PRINT December 2000


Ian Birnie


1. You Can Count on Me (Kenneth Lonergan) The most accomplished of this year’s American indie debuts.

2. Chunhyang (Im Kwon-taek) From Korea, a completely original, magisterial work that combines sung narration with ravishing images.

3. Chicken Run (Peter Lord and Nick Park) The Ealing comedy is alive and well and living in claymation.

4. In the Mood for Love (Wong Kar-wai) A concerto for two ill-starred couples and pure pleasure for the senses. Elegant, restrained, stylized, brilliantly sure of itself from its first frame to its astonishing epiphany at Angkor Wat.

5. Long Night’s Journey Into Day (Deborah Hoffmann and Frances Reid) The documentary of the year explores the pain and trauma of South Africa’s villains and victims by examining four cases before the Truth and Reconciliation Commission.

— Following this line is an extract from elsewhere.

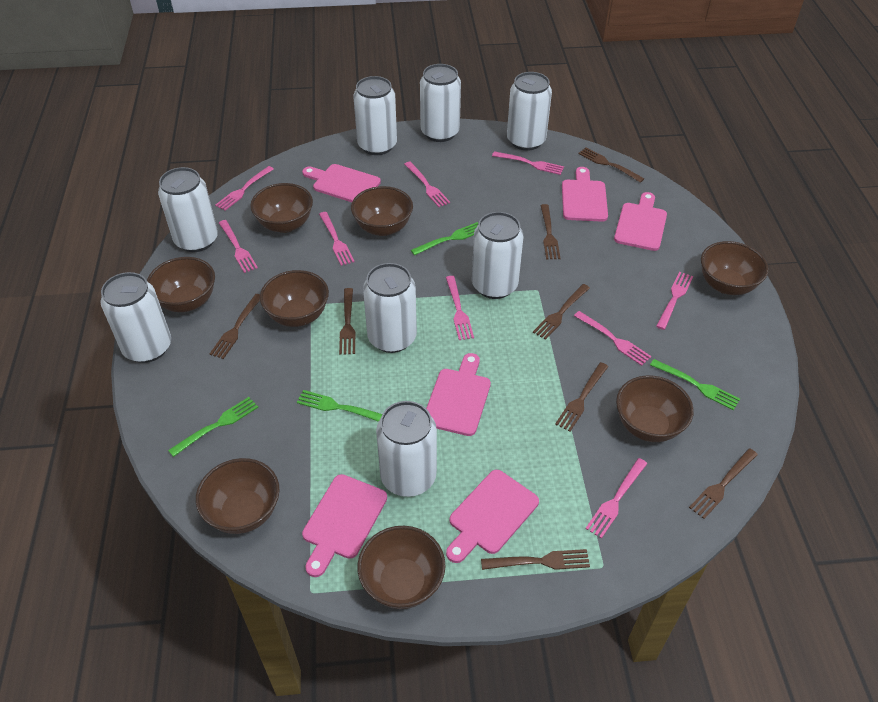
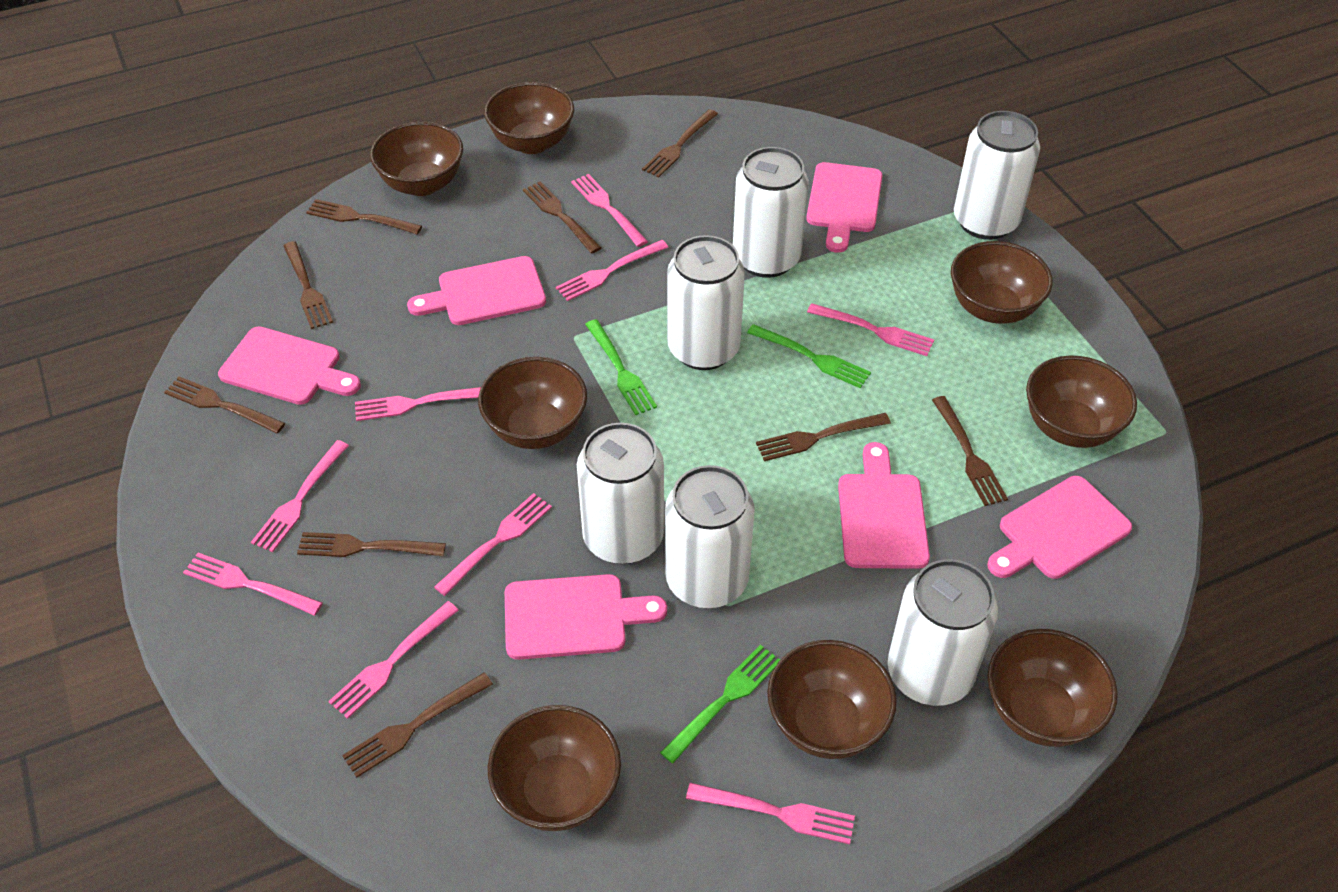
brown fork: 8 -> 9
green fork: 4 -> 3
white can: 8 -> 6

6. The Circle (Jafar Panahi) A compelling and compassionate look at women’s lives in Iran. Perhaps the year’s most courageous political film.

7. Djomeh (Hassan Yektapanah) A perfect balance of the verbal and the visual: Think blue rectangle against brown field. A jewel in the crown of new Iranian cinema.

8. Dancer in the Dark (Lars von Trier) A mass of indulgent contradictions, it is nonetheless the most exciting and challenging film of the year.

9. Before Night Falls ( Julian Schnabel) Adapted from the memoirs of Cuban poet Reinaldo Arenas, Schnabel’s second biopic passionately affirms the artist as heroic individualist.

10. Yi Yi (A One and a Two) (Edward Yang) A superior soap opera with important things to say about human frailty and everyday life.